Establishing causal effects vs. associations

Experimental research designs, like randomized controlled trials, can yield evidence of causal effects while observational designs like case series, case-controls, and cohorts cannot determine any cause and effect relationships. The reason is because random selection and random assignment of participants allows for any differences at baseline to occur purely by chance AND also for these differences to be adjusted for in subsequent statistical analyses.

From a conceptual standpoint, a sample assembled in a completely random fashion will be more REPRESENTATIVE of the actual population.
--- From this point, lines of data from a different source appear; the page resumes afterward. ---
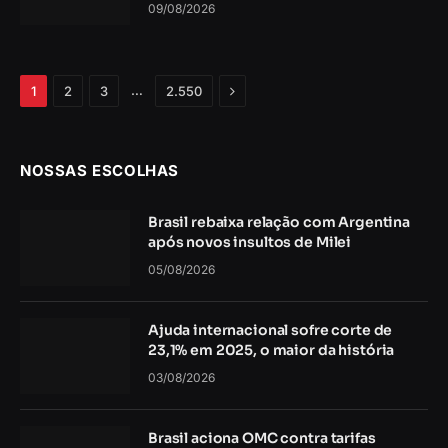
09/08/2026
Próximo
…
1
2
3
2.550
NOSSAS ESCOLHAS
Brasil rebaixa relação com Argentina
após novos insultos de Milei
05/08/2026
Ajuda internacional sofre corte de
23,1% em 2025, o maior da história
03/08/2026
Brasil aciona OMC contra tarifas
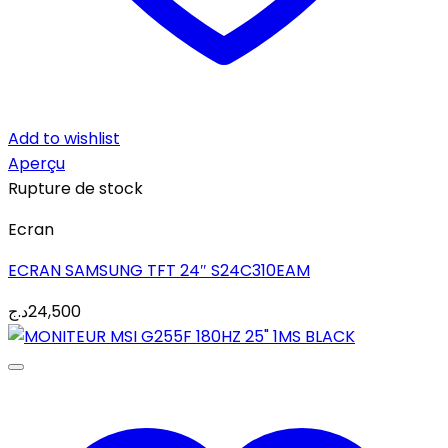
Add to wishlist
Aperçu
Rupture de stock
Ecran
ECRAN SAMSUNG TFT 24″ S24C310EAM
د.ج
24,500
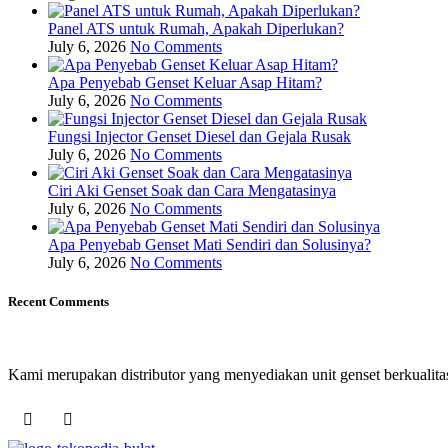
Panel ATS untuk Rumah, Apakah Diperlukan?
July 6, 2026
No Comments
Apa Penyebab Genset Keluar Asap Hitam?
July 6, 2026
No Comments
Fungsi Injector Genset Diesel dan Gejala Rusak
July 6, 2026
No Comments
Ciri Aki Genset Soak dan Cara Mengatasinya
July 6, 2026
No Comments
Apa Penyebab Genset Mati Sendiri dan Solusinya?
July 6, 2026
No Comments
Recent Comments
Kami merupakan distributor yang menyediakan unit genset berkualitas 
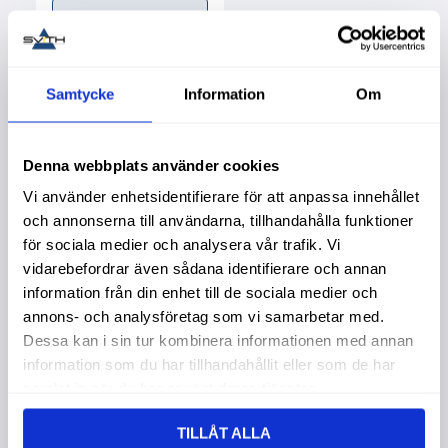
Info
Samtycke
Information
Om
Liknande produkter
Denna webbplats använder cookies
Vi använder enhetsidentifierare för att anpassa innehållet
och annonserna till användarna, tillhandahålla funktioner
för sociala medier och analysera vår trafik. Vi
vidarebefordrar även sådana identifierare och annan
information från din enhet till de sociala medier och
annons- och analysföretag som vi samarbetar med.
Dessa kan i sin tur kombinera informationen med annan
information som du har tillhandahållit eller som de har
samlat in när du har använt deras tjänster.
Vattenbehållare
Brytare Kjd22
B
TILLÅT ALLA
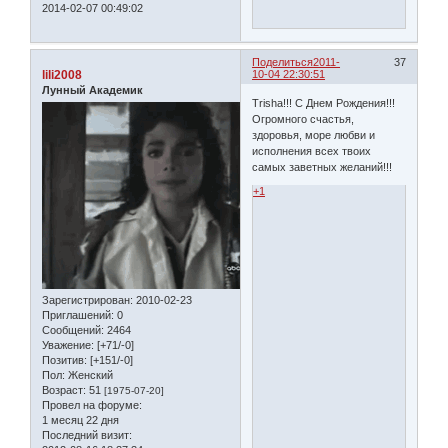
2014-02-07 00:49:02
Поделиться
2011-
37
lili2008
10-04 22:30:51
Лунный Академик
Trisha!!! С Днем Рождения!!!
Огромного счастья,
здоровья, море любви и
исполнения всех твоих
самых заветных желаний!!!
+1
Зарегистрирован
: 2010-02-23
Приглашений:
0
Сообщений:
2464
Уважение:
[+71/-0]
Позитив:
[+151/-0]
Пол:
Женский
Возраст:
51
[1975-07-20]
Провел на форуме:
1 месяц 22 дня
Последний визит:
Always remember that inferential statistics are conducted on samples to make INFERENCES BACK TO THE POPULATION. With a randomized sample, all of the biodiversity that exists in the real world has a better chance of being accounted for in the statistical analyses.  

Random selection (every member of a given population has an equal chance of being selected for the study) and random assignment (selected participants are randomly allocated to either the treatment or control group) are the primary components of probability sampling.

There are three types of probability sampling:

1. Simple random sampling - Every member of a population has an equal chance of being selected for participation in the study.  

2. Stratified random sampling - Independent strata within a given population are randomly sampled.  Each stratum must be overtly defined and homogeneous in some relative way.  Simple random sampling is then conducted on the stratum (singular) or strata (plural) of interest. 

3. Clustered random sampling - Naturally occurring or defined subgroups of a given population are randomly sampled. The subgroups need to be defined and are often grouped according to socioeconomic, demographic, clinical, or theoretical characteristics.

Non-probability sampling is used in observational research designs. The lack of randomization in these designs introduces selection and observation biases that can greatly skew the inferences yielded from statistics.

There are two types of non-probability sampling techniques:

1. Convenience sampling is the most prevalent form of non-probability sampling. Researchers just access retrospective data available to them in their empirical or clinical environment, or via existing databases, and conduct statistical analyses.

2. Purposive sampling is a more focused approach to sampling where specific groups of individuals are targeted for participation in the study.